Ysleta school board puts $425M bond measure on ballot in wake of superintendent Whataburger scuffle

Ysleta ISD bond

EL PASO, Texas - The Ysleta Independent School District board voted narrowly on Monday evening to put a new $425 million bond measure on the November ballot, despite some public confidence questions in the wake of a well-publicized scuffle involving the district's superintendent.

A divided board voted 4-3 to send the bond measure, much of which would be used to fund security measures, to the Nov. 5 general election ballot. (See the document below). Monday night was the deadline to place such a measure before voters.

Separately, the board approved a recommended tax rate for the 2019-20 tax year of $1.35, down from $1.45, per $100 of home valuation.
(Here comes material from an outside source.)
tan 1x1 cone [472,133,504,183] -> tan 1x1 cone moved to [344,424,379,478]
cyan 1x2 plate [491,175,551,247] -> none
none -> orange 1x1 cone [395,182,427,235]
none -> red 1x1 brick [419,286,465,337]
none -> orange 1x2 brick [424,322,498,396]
The bond and tax decisions come after the board late last month voted to suspend Superintendent Xavier De La Torre for three days without pay stemming from his fight with another El Paso-area school superintendent at an out-of-town Whataburger restaurant.
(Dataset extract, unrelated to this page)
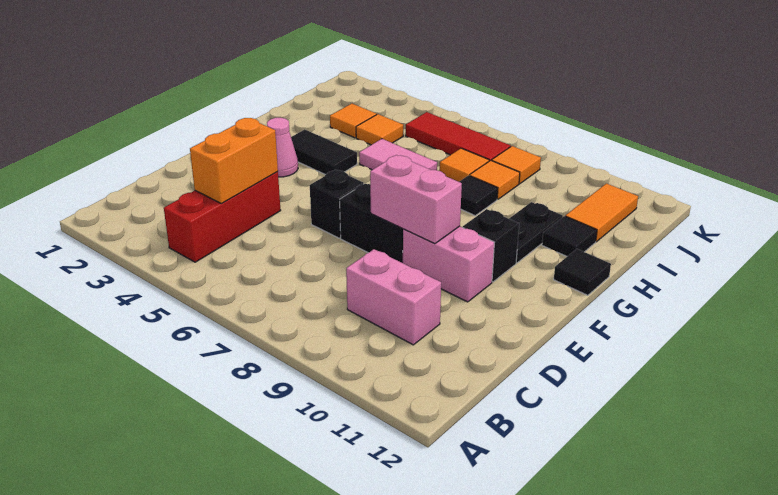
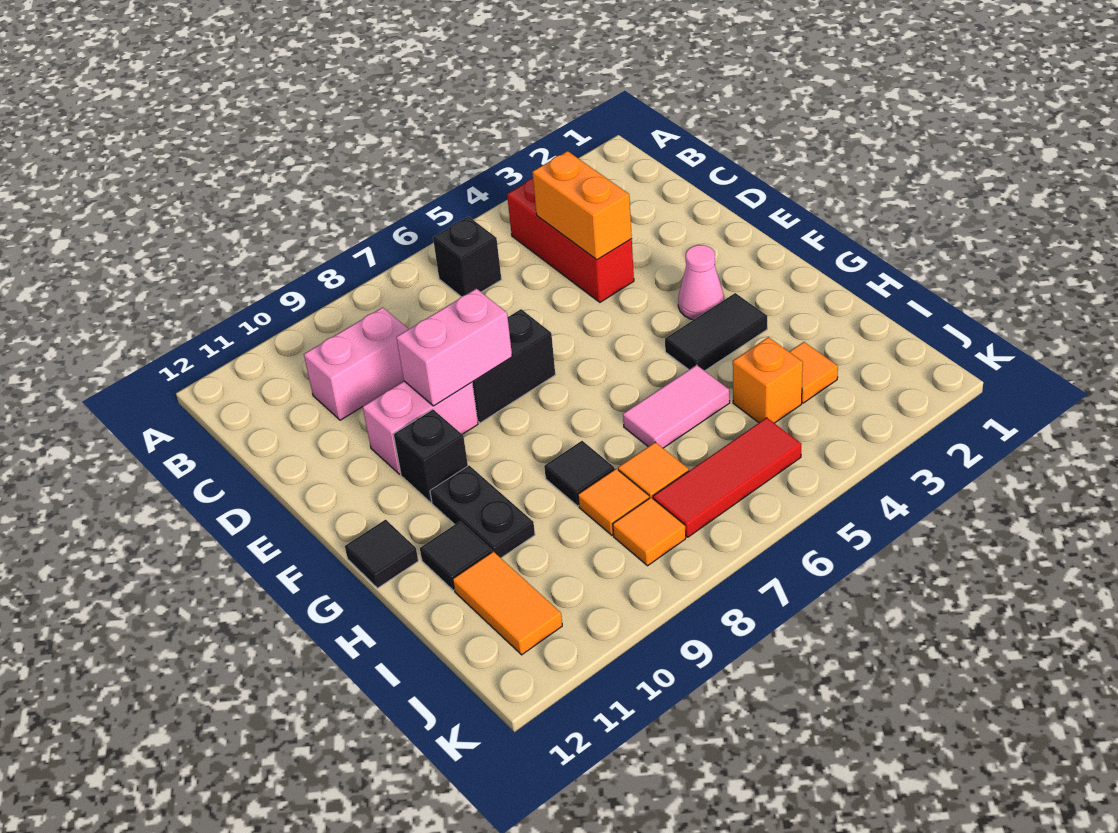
black 1x1 brick [310,170,364,238] -> black 1x1 brick moved to [433,217,501,297]
orange 1x1 tile [356,114,403,145] -> orange 1x1 brick [733,337,803,423]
An unscientific online poll conducted by ABC-7 found a majority of the public felt De La Torre's penalty didn't go far enough given the conduct involved and all the negative attention it generated for the district.
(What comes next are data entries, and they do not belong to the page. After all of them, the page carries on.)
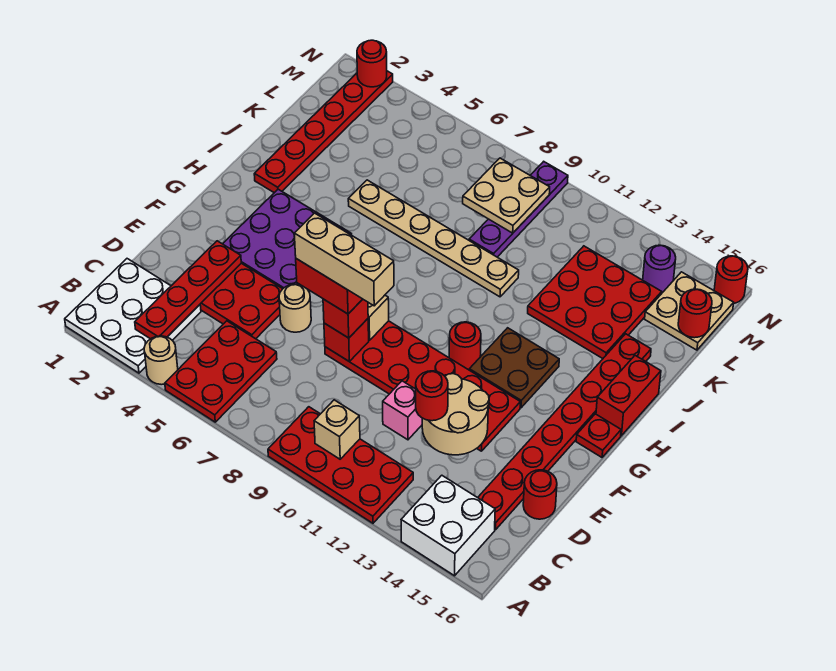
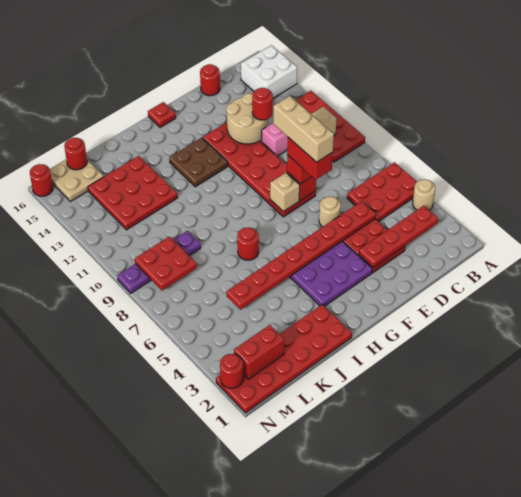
white 3x3 plate [65,259,201,373] -> none
red 1x8 plate [478,334,651,530] -> red 1x8 plate moved to [226,201,376,310]
red 1x1 round brick [449,322,481,370] -> red 1x1 round brick moved to [237,227,259,260]
red 1x2 brick [596,356,661,436] -> red 1x2 brick moved to [234,325,284,379]
red 1x6 plate [254,71,393,193] -> red 2x6 plate [216,304,352,413]
tan 1x6 plate [348,180,519,297] -> none
tan 2x2 plate [463,158,550,233] -> red 2x2 plate [135,236,197,290]
purple 1x1 round brick [643,245,676,293] -> none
De La Torre maintained following Monday night's board meeting that he should not be the issue, but rather said the focus should be on the needs of the district's students. He told ABC-7 the bond measure will address needed items for school facilities.

The last bond approved by Ysleta voters was in 2015 for $430 million, roughly $20 million less than a $450 million bond that was denied by voters months prior. 

The majority of that bond went to new schools and school renovations -- including $155.7 million to build new campuses for Bel Air Middle, Del Valle Middle/Mission Valley Elementary and $127.2 million for school renovations, including $93 million for Eastwood High.

The rest of the money went to school security, upgraded technology, improvements to fine art and athletic facilities.

At the time that bond passed, taxes had gone up from $1.305 to $1.475 per $100 of home valuation -- an increase of about $66 a year.

During the 2017-18 tax year, the tax rate went down to $1.46, and during the 2018-19 tax year it went down to $1.455.